*** AVAILABLE RECORDS Section Begins ***

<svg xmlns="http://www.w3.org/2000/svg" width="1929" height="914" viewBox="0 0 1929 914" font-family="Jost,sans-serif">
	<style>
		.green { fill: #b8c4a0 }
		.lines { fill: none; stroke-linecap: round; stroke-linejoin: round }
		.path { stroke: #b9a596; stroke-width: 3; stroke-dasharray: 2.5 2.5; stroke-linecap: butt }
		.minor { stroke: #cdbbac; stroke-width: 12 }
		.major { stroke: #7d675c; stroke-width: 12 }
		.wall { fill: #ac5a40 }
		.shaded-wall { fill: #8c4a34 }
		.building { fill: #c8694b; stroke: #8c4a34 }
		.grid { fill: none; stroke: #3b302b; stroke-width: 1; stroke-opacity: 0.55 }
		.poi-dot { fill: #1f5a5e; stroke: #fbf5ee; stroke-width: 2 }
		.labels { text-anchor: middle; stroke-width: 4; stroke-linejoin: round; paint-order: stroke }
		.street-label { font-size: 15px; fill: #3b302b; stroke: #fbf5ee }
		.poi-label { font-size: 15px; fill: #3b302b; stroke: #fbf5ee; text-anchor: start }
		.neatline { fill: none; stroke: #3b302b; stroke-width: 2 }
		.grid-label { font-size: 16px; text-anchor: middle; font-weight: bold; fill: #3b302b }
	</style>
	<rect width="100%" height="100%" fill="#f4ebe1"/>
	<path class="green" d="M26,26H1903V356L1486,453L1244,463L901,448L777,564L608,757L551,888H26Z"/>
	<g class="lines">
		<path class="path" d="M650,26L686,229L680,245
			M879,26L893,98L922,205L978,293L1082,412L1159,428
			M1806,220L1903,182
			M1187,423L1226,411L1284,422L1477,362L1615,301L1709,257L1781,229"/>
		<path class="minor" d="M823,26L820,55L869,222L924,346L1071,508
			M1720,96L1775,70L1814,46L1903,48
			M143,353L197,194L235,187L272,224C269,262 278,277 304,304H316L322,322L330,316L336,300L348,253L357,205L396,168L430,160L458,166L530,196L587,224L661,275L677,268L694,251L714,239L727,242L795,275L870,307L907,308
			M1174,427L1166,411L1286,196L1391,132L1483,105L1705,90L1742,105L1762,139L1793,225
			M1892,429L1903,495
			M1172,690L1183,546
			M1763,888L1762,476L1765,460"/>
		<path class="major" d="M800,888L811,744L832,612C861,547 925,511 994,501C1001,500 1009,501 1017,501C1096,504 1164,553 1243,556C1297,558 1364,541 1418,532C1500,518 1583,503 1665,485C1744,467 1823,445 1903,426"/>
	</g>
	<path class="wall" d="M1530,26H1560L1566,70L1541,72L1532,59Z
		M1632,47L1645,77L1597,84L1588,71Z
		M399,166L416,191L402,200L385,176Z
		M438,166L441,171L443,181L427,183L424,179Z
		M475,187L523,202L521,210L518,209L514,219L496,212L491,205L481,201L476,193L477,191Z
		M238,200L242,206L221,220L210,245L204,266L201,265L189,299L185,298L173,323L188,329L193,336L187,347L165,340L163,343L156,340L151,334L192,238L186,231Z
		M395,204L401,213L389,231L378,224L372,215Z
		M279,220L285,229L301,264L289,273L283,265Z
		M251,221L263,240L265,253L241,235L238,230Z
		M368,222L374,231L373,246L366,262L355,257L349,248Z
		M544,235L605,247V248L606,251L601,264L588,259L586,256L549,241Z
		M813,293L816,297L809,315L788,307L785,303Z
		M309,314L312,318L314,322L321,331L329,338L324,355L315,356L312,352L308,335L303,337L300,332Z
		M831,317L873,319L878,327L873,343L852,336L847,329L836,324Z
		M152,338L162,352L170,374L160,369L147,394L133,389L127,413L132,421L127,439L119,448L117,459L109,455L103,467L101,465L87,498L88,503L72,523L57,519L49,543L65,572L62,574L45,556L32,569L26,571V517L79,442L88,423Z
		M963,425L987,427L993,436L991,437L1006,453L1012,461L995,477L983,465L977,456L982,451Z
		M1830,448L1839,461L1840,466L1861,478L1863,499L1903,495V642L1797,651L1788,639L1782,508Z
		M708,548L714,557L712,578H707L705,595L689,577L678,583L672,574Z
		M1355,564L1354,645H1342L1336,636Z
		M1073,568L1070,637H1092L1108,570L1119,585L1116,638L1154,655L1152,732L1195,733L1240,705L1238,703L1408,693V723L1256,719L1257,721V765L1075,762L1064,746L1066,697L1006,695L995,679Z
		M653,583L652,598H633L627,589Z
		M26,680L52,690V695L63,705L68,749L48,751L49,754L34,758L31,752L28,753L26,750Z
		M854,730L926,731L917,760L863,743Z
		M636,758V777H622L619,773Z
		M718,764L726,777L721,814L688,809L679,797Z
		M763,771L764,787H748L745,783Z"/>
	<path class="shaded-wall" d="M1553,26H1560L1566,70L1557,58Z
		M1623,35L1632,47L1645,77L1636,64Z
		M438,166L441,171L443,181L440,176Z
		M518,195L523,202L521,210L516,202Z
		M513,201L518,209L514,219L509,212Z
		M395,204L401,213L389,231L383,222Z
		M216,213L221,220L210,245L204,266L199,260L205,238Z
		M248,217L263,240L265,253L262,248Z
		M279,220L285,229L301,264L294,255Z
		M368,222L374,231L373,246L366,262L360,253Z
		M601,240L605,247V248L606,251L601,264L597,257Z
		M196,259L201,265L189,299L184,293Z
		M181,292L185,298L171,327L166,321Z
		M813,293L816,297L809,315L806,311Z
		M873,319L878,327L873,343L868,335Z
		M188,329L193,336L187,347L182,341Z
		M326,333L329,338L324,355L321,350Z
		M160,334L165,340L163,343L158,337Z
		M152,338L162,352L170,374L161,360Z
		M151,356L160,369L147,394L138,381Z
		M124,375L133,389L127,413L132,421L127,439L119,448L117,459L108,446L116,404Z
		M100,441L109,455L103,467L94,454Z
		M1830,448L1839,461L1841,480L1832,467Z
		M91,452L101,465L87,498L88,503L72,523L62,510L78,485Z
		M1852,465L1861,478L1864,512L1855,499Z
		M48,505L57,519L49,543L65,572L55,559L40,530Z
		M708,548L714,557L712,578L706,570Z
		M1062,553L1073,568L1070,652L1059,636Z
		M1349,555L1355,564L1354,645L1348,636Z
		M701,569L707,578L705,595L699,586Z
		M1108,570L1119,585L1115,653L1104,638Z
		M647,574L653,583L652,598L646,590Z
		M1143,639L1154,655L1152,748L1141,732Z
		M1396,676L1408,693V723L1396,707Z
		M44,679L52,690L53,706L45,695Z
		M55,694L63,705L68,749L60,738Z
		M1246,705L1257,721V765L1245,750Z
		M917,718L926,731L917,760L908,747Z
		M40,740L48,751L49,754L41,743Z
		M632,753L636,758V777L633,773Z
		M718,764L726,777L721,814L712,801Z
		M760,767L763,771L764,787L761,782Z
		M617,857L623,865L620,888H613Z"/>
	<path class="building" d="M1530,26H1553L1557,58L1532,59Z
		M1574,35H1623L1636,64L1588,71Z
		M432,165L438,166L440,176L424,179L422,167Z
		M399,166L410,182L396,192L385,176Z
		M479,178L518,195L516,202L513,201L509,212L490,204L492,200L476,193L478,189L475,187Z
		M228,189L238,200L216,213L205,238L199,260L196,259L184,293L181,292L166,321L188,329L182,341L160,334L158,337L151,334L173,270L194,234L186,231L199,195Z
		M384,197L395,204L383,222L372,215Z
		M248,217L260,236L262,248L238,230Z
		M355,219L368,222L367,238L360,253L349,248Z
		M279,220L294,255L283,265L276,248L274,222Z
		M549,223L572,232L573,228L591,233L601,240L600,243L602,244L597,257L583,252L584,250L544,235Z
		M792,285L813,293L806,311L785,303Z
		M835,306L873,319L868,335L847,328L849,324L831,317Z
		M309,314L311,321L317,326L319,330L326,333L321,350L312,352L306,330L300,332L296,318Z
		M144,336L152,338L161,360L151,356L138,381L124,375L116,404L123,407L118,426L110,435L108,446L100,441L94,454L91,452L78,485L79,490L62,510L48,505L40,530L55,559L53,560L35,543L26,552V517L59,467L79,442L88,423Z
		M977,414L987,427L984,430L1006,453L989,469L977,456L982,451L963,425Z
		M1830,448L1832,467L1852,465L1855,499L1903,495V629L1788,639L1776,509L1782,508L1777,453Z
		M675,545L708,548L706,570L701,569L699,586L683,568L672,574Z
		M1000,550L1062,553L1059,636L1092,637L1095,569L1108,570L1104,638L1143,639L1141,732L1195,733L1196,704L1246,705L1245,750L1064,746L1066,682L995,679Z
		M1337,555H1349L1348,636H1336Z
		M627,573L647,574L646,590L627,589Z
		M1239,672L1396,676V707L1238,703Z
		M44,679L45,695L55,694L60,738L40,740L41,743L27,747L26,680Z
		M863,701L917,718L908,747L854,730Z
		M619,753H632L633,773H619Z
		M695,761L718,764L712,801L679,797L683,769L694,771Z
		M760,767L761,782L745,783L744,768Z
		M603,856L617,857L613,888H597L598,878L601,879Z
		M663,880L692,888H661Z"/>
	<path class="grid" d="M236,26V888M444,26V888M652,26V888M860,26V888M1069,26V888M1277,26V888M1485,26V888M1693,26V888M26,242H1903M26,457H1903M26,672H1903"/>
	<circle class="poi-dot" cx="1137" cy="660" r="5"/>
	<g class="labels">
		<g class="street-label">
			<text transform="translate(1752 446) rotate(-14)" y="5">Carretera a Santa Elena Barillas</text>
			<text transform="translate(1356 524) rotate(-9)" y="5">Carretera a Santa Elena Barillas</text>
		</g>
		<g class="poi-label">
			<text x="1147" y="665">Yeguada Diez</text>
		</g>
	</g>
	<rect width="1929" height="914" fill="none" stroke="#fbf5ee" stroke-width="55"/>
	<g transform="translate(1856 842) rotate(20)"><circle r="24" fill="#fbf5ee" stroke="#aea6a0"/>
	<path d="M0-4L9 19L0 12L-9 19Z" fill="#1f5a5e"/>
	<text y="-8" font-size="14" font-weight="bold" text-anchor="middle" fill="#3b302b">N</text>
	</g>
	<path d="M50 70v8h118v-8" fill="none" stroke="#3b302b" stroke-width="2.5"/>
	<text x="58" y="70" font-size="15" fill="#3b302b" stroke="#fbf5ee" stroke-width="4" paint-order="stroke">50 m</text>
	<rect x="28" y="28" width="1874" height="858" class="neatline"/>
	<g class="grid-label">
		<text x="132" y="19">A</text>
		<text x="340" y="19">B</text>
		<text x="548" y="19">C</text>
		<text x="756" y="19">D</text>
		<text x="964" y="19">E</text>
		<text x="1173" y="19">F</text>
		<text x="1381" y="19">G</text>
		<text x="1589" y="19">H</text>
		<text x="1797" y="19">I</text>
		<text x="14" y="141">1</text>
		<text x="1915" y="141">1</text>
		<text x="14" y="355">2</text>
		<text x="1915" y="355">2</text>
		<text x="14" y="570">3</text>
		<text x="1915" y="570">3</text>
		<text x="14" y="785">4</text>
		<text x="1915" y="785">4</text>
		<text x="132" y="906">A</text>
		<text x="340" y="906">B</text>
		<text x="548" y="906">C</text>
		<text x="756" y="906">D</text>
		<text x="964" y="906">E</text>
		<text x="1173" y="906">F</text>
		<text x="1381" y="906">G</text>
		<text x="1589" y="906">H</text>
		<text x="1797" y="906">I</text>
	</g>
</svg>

*** AVAILABLE RECORDS Section Ends ***

*TASK BRIEF*:
Copy out, from the listing above, every line that contains the string "lines".

*WORKED SOLUTION*:
		.lines { fill: none; stroke-linecap: round; stroke-linejoin: round }
	<g class="lines">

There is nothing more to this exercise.